La sonrisa de Nasuada se tensó ligeramente.

-No, supongo que no lo permitiría. -Luego permaneció en silencio durante el tiempo de unos latidos. Después reaccionó-: ¡Dios mío, qué egoísta soy! El día está a punto de acabar, y yo me dedico a entreteneros, sin dejaros disfrutar de un minuto para charlar.

-Para mí es un placer.

-Sí, pero hay mejores lugares que éste para charlar con amigos. Después de todo lo que has pasado, supongo que te apetecerá darte un baño, cambiarte de ropa y disfrutar de una comida sustanciosa, ¿no? ¡Debes de estar muerto de hambre!

Eragon echó un vistazo a la manzana que aún tenía en la mano y, muy a su pesar, llegó a la conclusión de que sería impropio seguir comiendo ahora que su audiencia con Nasuada llegaba a su fin.

-Tu cara habla por ti, Asesino de Sombra -dijo Nasuada, tras cruzar la mirada con la suya-. Tienes el aspecto de un lobo famélico tras el invierno. Bueno, no voy a atormentarte más. Ve a bañarte y ponte tu mejor casaca. Cuando estés presentable, para mí sería un honor invitarte a cenar conmigo. Por supuesto, no serás mi único invitado, ya que los asuntos de los vardenos exigen de mí una atención constante, pero me animarías considerablemente la noche si accedieras.

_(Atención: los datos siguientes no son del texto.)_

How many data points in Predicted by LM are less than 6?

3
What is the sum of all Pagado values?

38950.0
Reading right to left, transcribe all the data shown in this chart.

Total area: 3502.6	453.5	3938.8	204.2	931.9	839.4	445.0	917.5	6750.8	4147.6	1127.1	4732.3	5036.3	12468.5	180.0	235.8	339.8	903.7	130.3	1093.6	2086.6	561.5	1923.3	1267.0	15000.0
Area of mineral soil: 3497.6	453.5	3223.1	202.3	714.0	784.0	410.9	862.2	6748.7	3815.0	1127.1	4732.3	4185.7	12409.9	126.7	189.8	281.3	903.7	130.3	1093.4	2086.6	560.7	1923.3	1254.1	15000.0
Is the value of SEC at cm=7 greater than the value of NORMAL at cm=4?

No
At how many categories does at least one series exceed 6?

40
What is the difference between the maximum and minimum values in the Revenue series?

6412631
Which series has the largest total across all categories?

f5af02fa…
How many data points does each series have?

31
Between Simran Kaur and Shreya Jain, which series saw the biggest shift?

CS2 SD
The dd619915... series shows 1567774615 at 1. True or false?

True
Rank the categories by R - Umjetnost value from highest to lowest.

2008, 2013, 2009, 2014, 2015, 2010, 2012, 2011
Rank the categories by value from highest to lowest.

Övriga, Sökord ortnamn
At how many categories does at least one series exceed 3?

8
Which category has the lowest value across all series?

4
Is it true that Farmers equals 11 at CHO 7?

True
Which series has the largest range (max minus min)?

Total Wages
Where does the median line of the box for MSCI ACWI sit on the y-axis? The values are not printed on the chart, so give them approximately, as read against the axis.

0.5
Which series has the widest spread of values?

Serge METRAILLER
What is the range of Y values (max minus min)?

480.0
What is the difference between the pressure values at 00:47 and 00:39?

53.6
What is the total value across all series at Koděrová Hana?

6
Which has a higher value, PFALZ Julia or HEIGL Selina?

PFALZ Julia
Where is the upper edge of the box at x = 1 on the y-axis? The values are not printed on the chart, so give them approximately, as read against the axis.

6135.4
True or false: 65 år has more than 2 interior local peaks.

Eragon tuvo que contener una mueca ante la perspectiva de tener que pasar más horas esquivando los ataques verbales de quienes le veían como un modo de satisfacer su curiosidad sobre los Jinetes y los dragones. Pero no podía decirle que no a Nasuada, así que, haciendo una reverencia, aceptó su invitación.